The copy you print must match the listing exactly, with its pictures removed.

#### Recorded data

== == ==

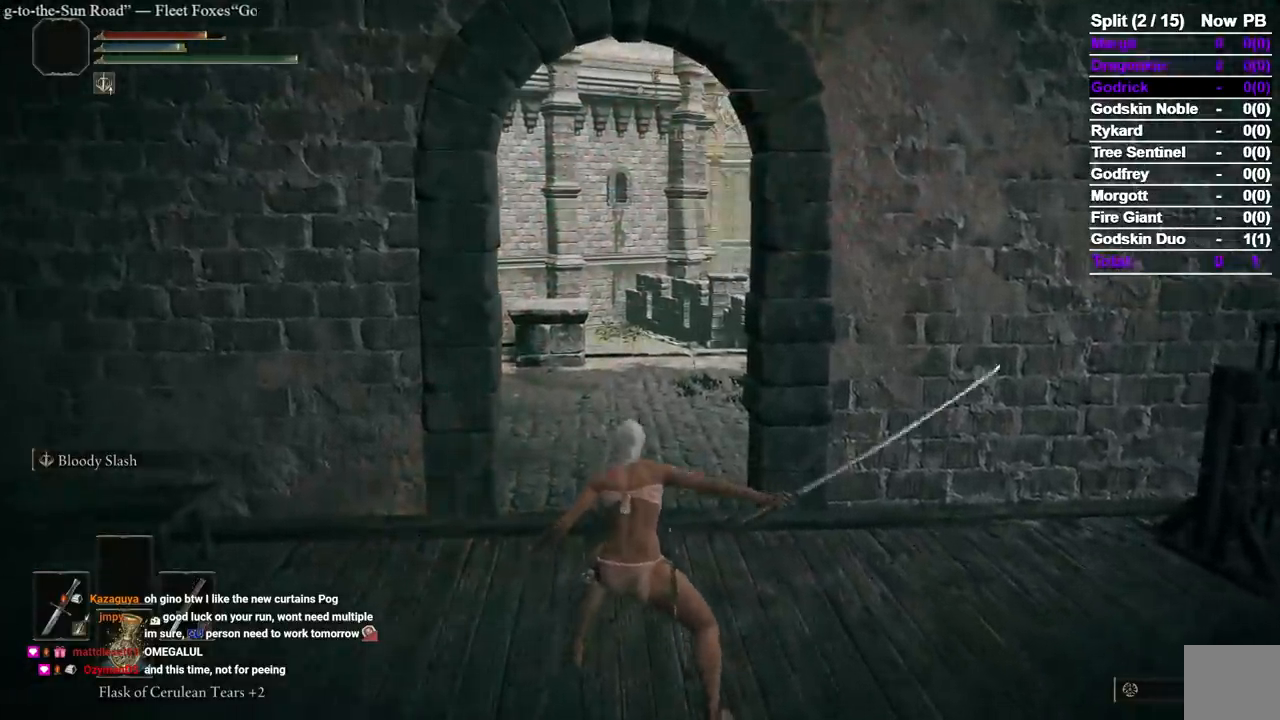
{"dt_ms": 500, "buttons": [], "left_stick": "up", "right_stick": "center", "events": []}
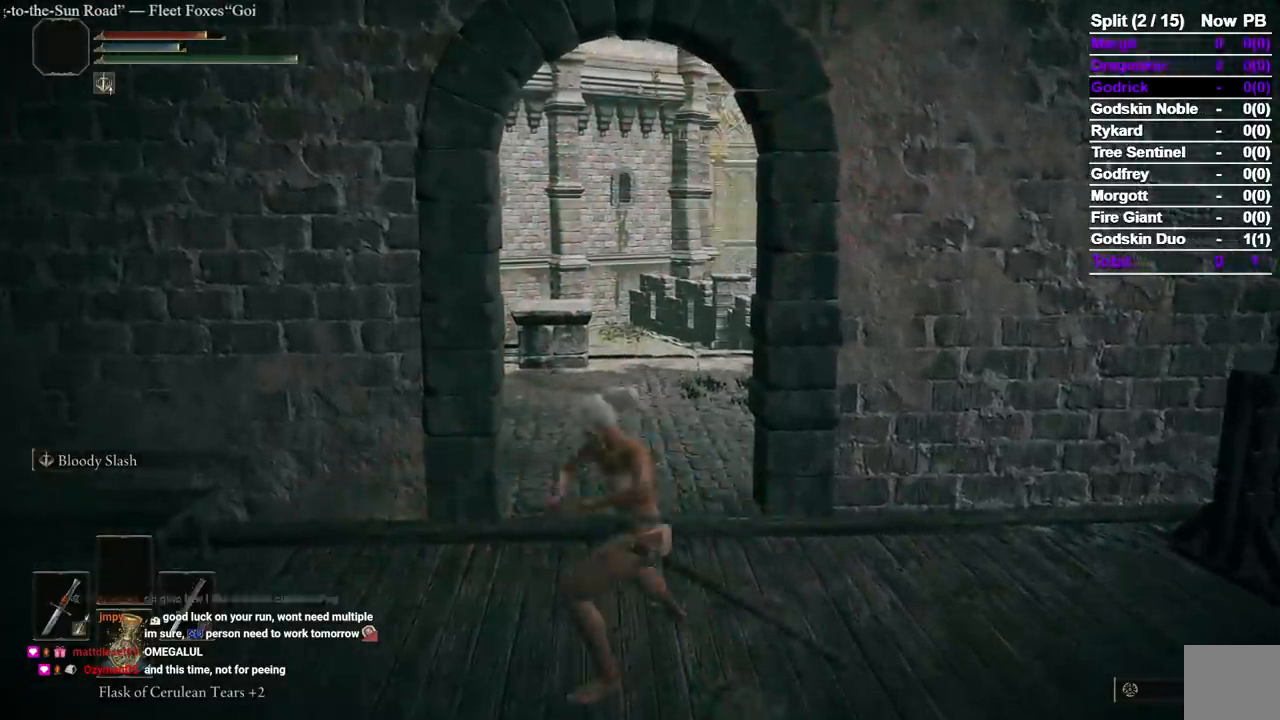
{"dt_ms": 500, "buttons": [], "left_stick": "up", "right_stick": "center", "events": []}
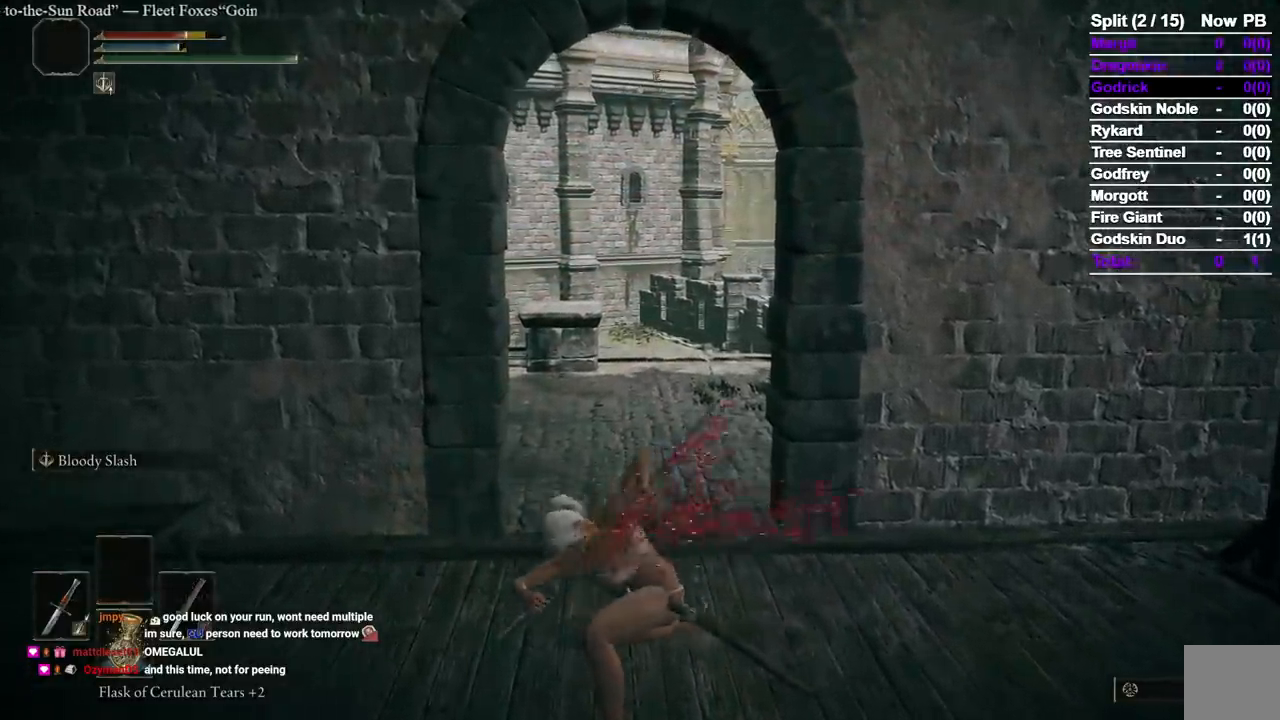
{"dt_ms": 500, "buttons": [], "left_stick": "up", "right_stick": "center", "events": []}
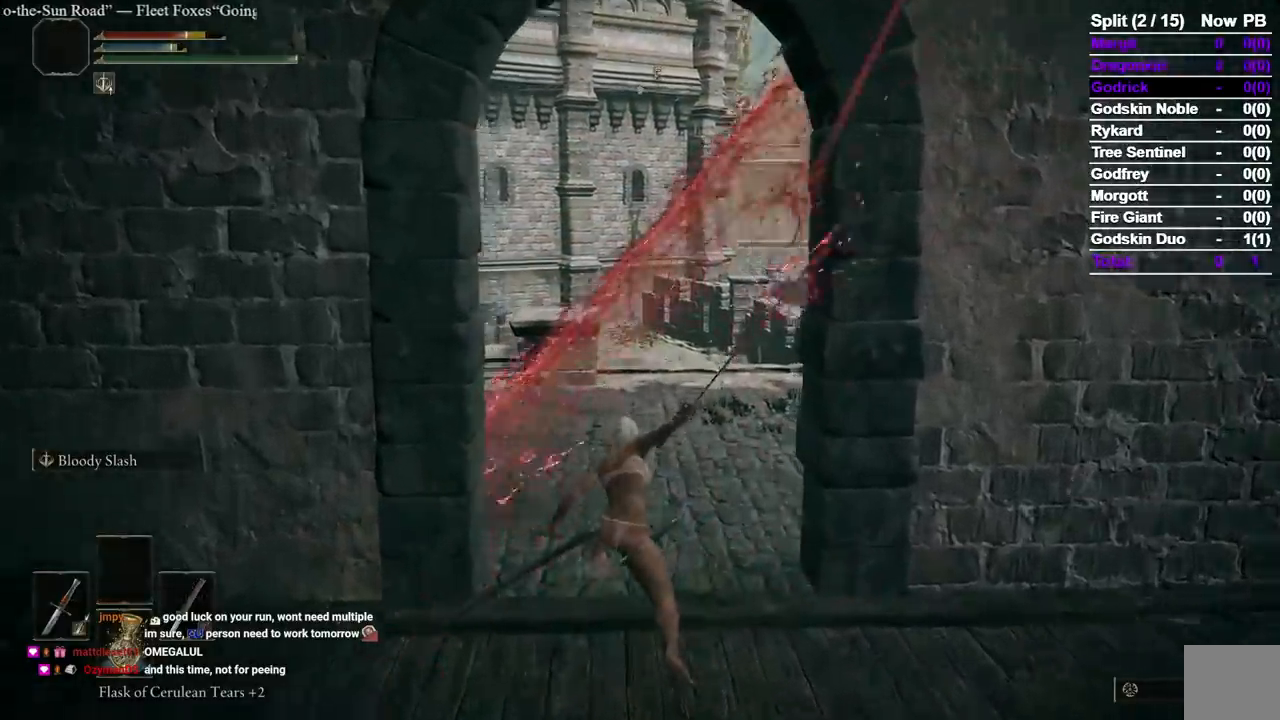
{"dt_ms": 500, "buttons": [], "left_stick": "up", "right_stick": "center", "events": []}
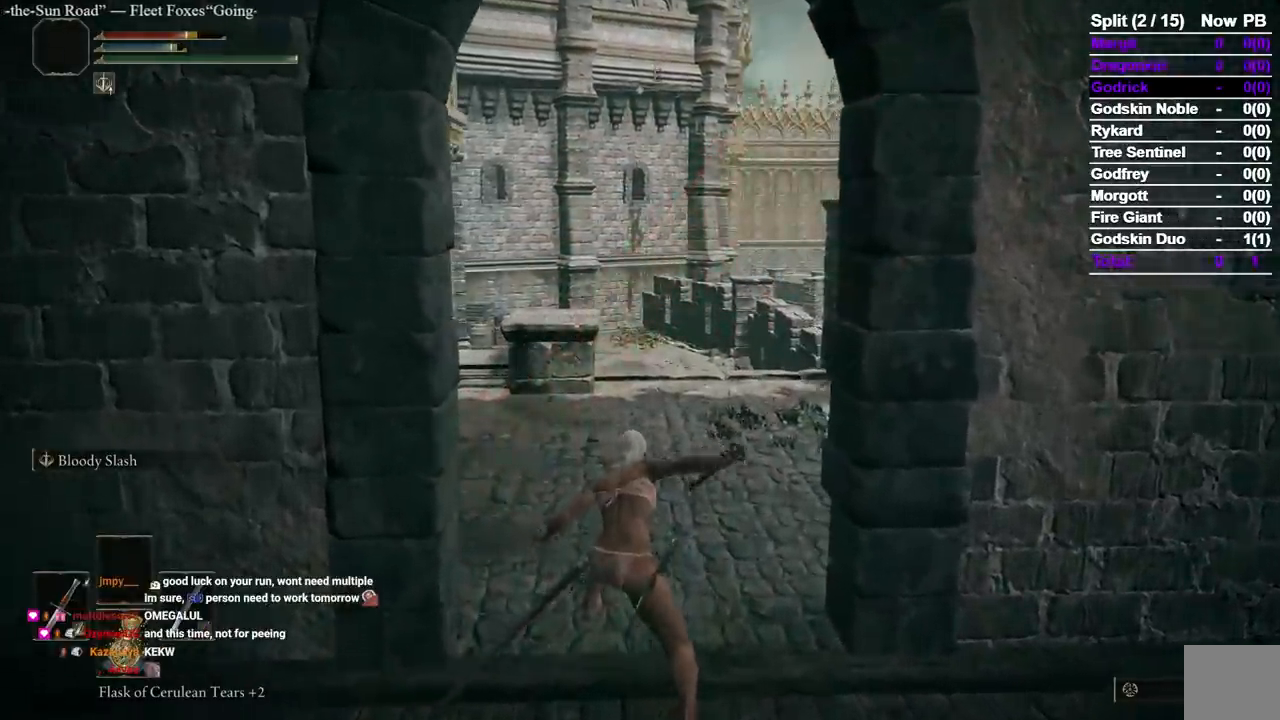
{"dt_ms": 500, "buttons": [], "left_stick": "up", "right_stick": "center", "events": []}
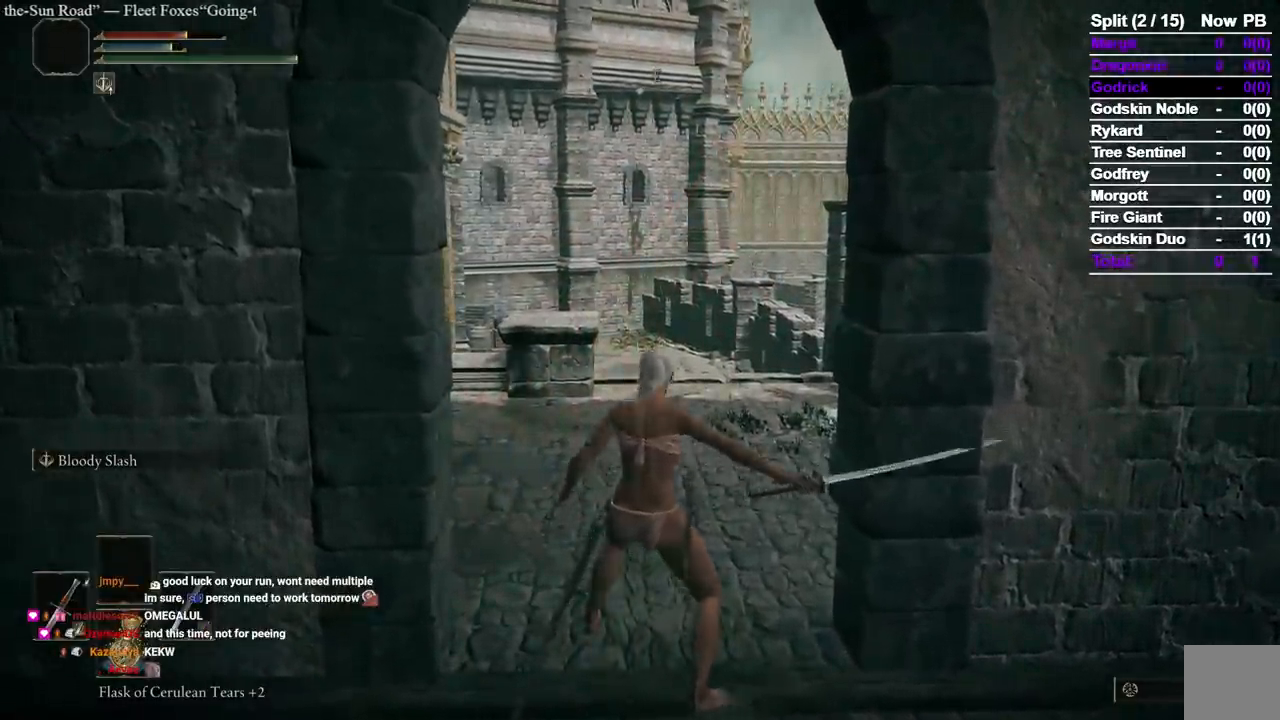
{"dt_ms": 500, "buttons": [], "left_stick": "up", "right_stick": "center", "events": []}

== == ==

#### Solution to this exercise
{"dt_ms": 500, "buttons": [], "left_stick": "up", "right_stick": "center", "events": []}
{"dt_ms": 500, "buttons": [], "left_stick": "up", "right_stick": "center", "events": []}
{"dt_ms": 500, "buttons": [], "left_stick": "up", "right_stick": "center", "events": []}
{"dt_ms": 500, "buttons": [], "left_stick": "up", "right_stick": "center", "events": []}
{"dt_ms": 500, "buttons": [], "left_stick": "up", "right_stick": "center", "events": []}
{"dt_ms": 500, "buttons": [], "left_stick": "up", "right_stick": "center", "events": []}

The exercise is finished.